Will They, Won’t They



Following the approval of ocrelizumab for progressive MS, it stands to reason that alemtuzumab will also be similarly active

However, the tortoise is yet to set off and the Hare has crossed the finished line. So should the tortoise start the race?

This is the dilema for Sanofi Genzyme and whether they should do a progressive MS trial.Of the highly active treatments it has the most liberal licence and would be a natural choice to use as the bottom layer on which to layer other treatments, as it is an induction (pulsed immune reconstitution therapy) therapy.

However have they left it too late?
I also think ocrelizumab is an induction therapy, but this has not been formally reported. 

However if this is indeed shown and ocrelizumab is as active as alemtuzumab, who will want to take alemtuzumab as it’s use is asssocatiated with autoimmune side effects and ocrelizumab will have been made safer, as repeated CD20 depletion for every will at sometime mean infection).

Likewise if cladribine is used in progressive and it works like ocrelizumab. Again it means it will be hard to deveop alemtuzumab unless it is substantially better.

It maybe, but we wont know unless it is tested.

However, in gearing up to go into progressive MS, you may want animal data to support your hunch to do a trial in humans. 

So in this study they look at the effect of a CD52 depleting drug in a model that is called a “B cell dependent EAE” model. 

Which has B cell rich aggregates..which are probaly all EAE models if you wait long enough and look in the right places. 

These are really models that are sub-optimaitised to make B cells look important either by a bit of antigen presentation by B cells or by the production of antibodies, which will augement the subclinical T cell disease to become clinically apparent.If they inject at disease onset there is a positive effect, presumably because the anti CD52 kills the T cells causing the disease but if they wait for months after the attack there is no clinical effect.

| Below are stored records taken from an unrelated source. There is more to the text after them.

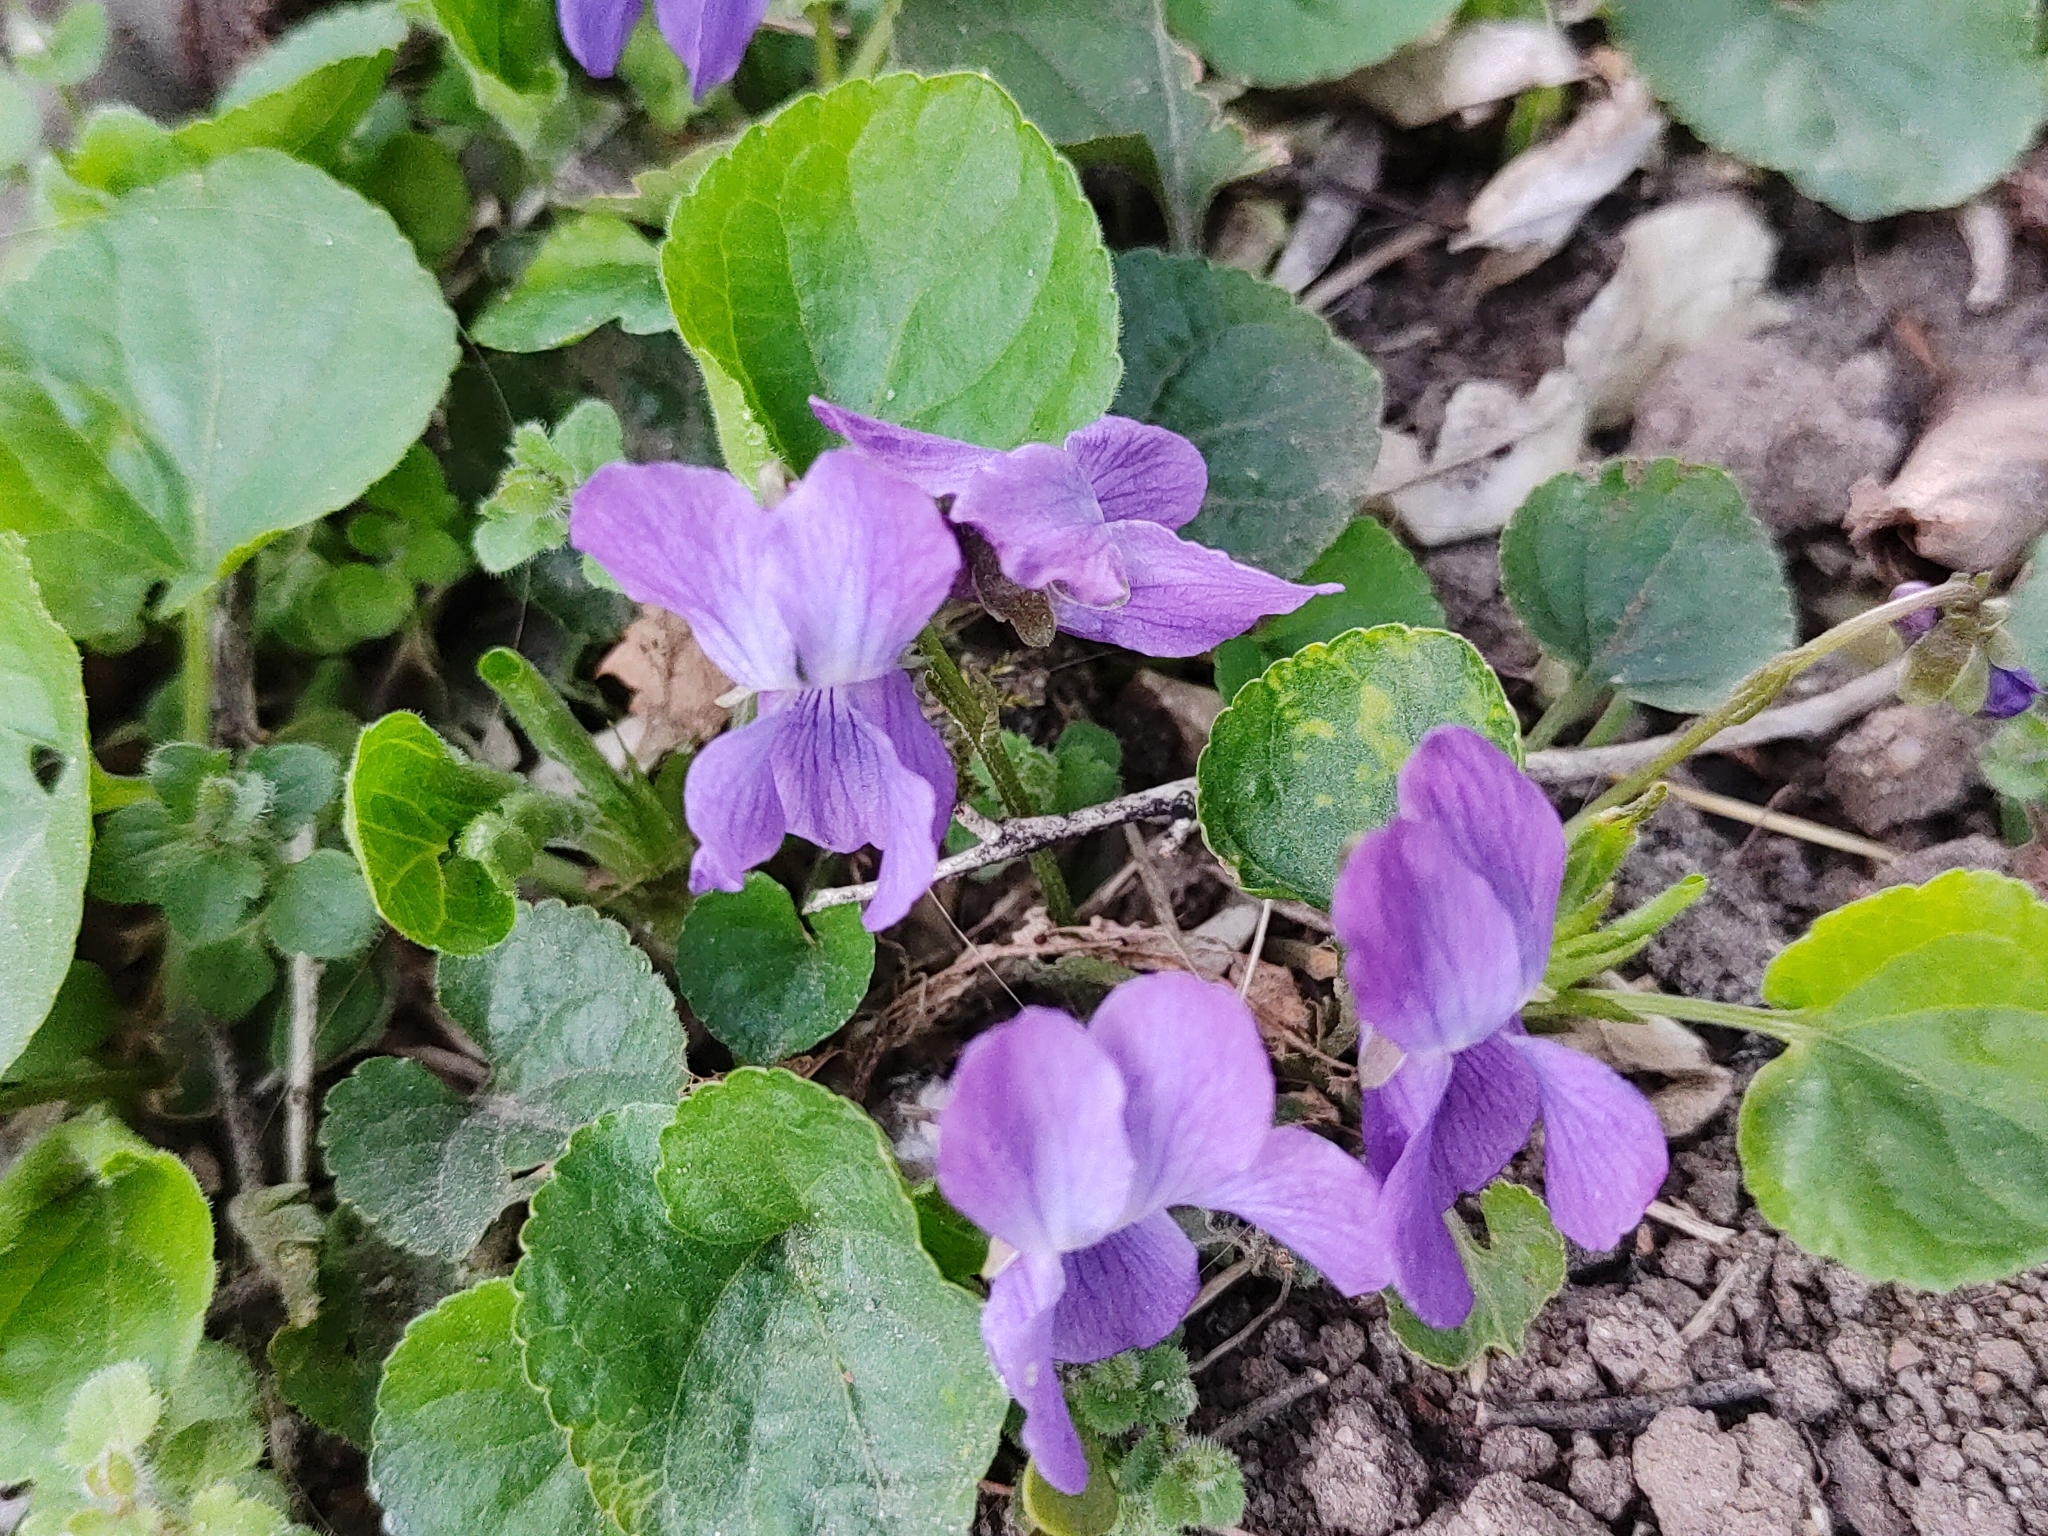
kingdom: Plantae
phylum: Tracheophyta
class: Magnoliopsida
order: Malpighiales
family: Violaceae
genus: Viola
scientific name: Viola odorata
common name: Sweet violet
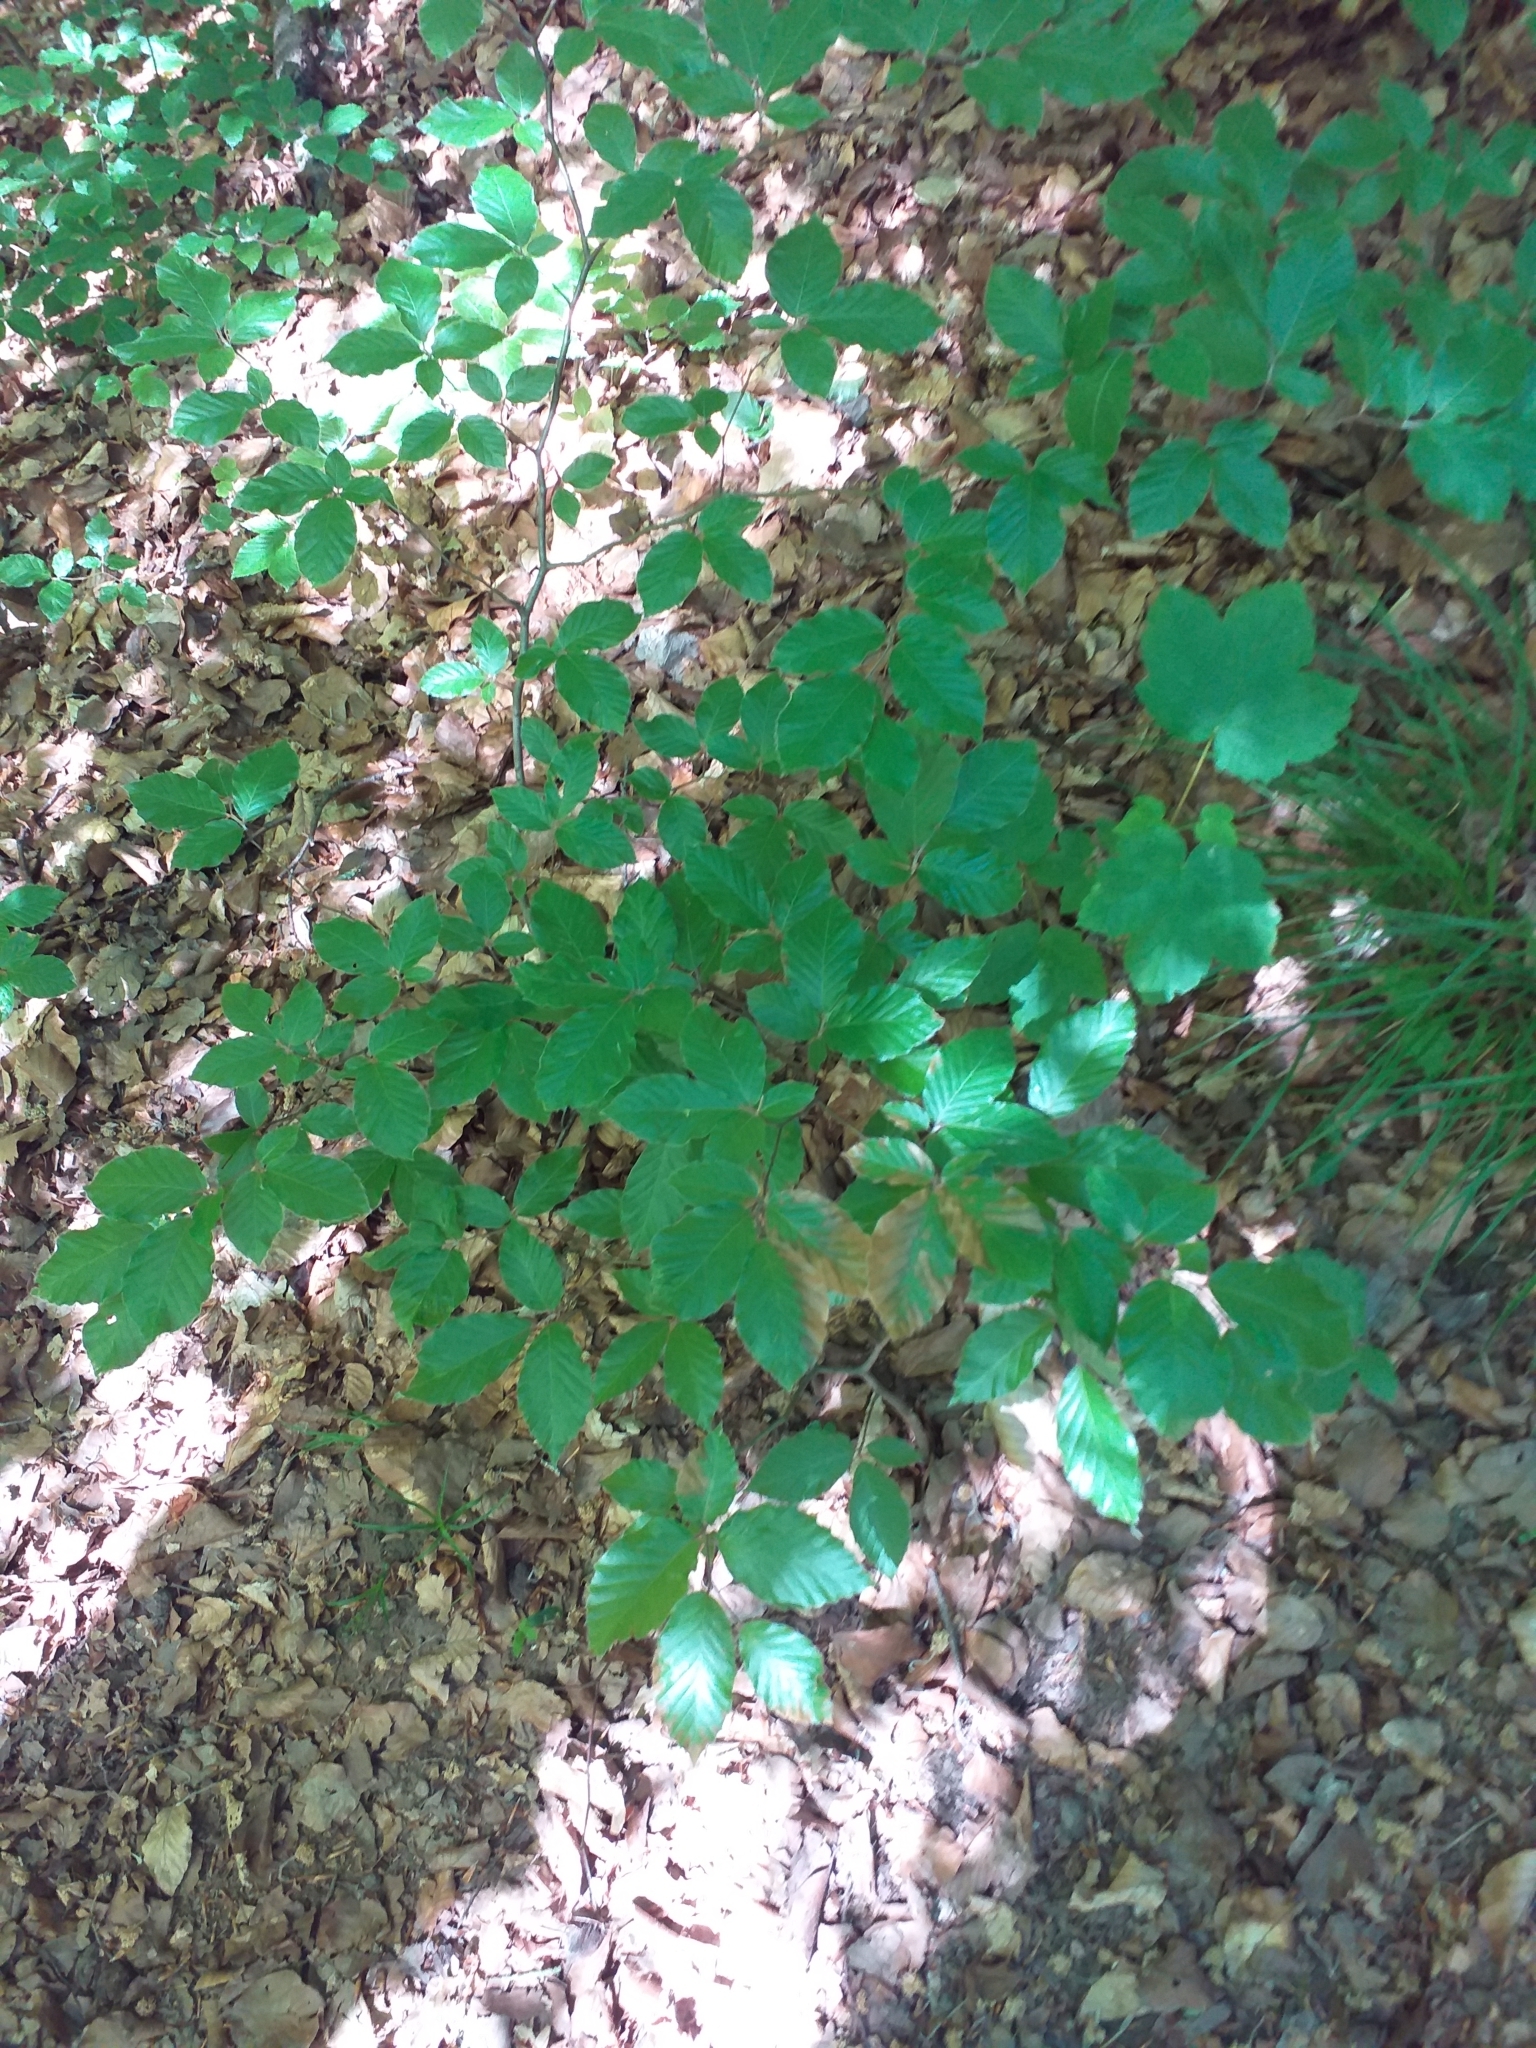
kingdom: Plantae
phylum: Tracheophyta
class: Magnoliopsida
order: Fagales
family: Fagaceae
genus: Fagus
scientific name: Fagus sylvatica
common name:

This is not surprising because the clinical attack has caused axonal loss and the antibody can’t raise the dead (nerves). However it kills the B cells in the CNS. This is interesting because that implies the CD52 antibody gets into the brain. This may not happen much in humans (

but if it does then does it kill B cell follicles?) as antibody penetration is still low in MS and alemtuzumab does not appear to impact on the oligoclonal bands. If it does get in, it may have an advantage as CD20 is not expressed by antibody-secreting B cells and with rituzimab the B cell response in the CNS is not adequately targeted.

Simon M, Ipek R, Homola GA, Rovituso DM, Schampel A, Kleinschnitz C, Kuerten S.Anti-CD52 antibody treatment depletes B cell aggregates in the central nervous system in a mouse model of multiple sclerosis. J Neuroinflammation. 2018 Aug 11;15(1):225
BACKGROUND: Multiple sclerosis (MS) is a chronic autoimmune disease of the central nervous system (CNS) for which several new treatment options were recently introduced. Among them is the monoclonal anti-CD52 antibody alemtuzumab that depletes mainly B cells and T cells in the immune periphery. Considering the ongoing controversy about the involvement of B cells and in particular the formation of B cell aggregates in the brains of progressive MS patients, an in-depth understanding of the effects of anti-CD52 antibody treatment on the B cell compartment in the CNS itself is desirable.

METHODS: We used myelin basic protein (MBP)-proteolipid protein (PLP)-induced experimental autoimmune encephalomyelitis (EAE) in C57BL/6 (B6) mice as B cell-dependent model of MS. Mice were treated intraperitoneally either at the peak of EAE or at 60 days after onset with 200 μg murine anti-CD52 vs. IgG2a isotype control antibody for five consecutive days. Disease was subsequently monitored for 10 days. The antigen-specific B cell/antibody response was measured by ELISPOT and ELISA. Effects on CNS infiltration and B cell aggregation were determined by immunohistochemistry. Neurodegeneration was evaluated by Luxol Fast Blue, SMI-32, and Olig2/APC staining as well as by electron microscopy and phosphorylated heavy neurofilament serum ELISA.

RESULTS: Treatment with anti-CD52 antibody attenuated EAE only when administered at the peak of disease. While there was no effect on the production of MP4-specific IgG, the treatment almost completely depleted CNS infiltrates and B cell aggregates even when given as late as 60 days after onset. On the ultrastructural level, we observed significantly less axonal damage in the spinal cord and cerebellum in chronic EAE after anti-CD52 treatment.

CONCLUSION:Anti-CD52 treatment abrogated B cell infiltration and disrupted existing B cell aggregates in the CNS.

COI: I have had support from Genzyme and Merck but this not relevant. I have heard of an answer to the “will they won’t they” but it is not my place to say. If they will….come back in 3-5 years for the answer and it may be another treatment option.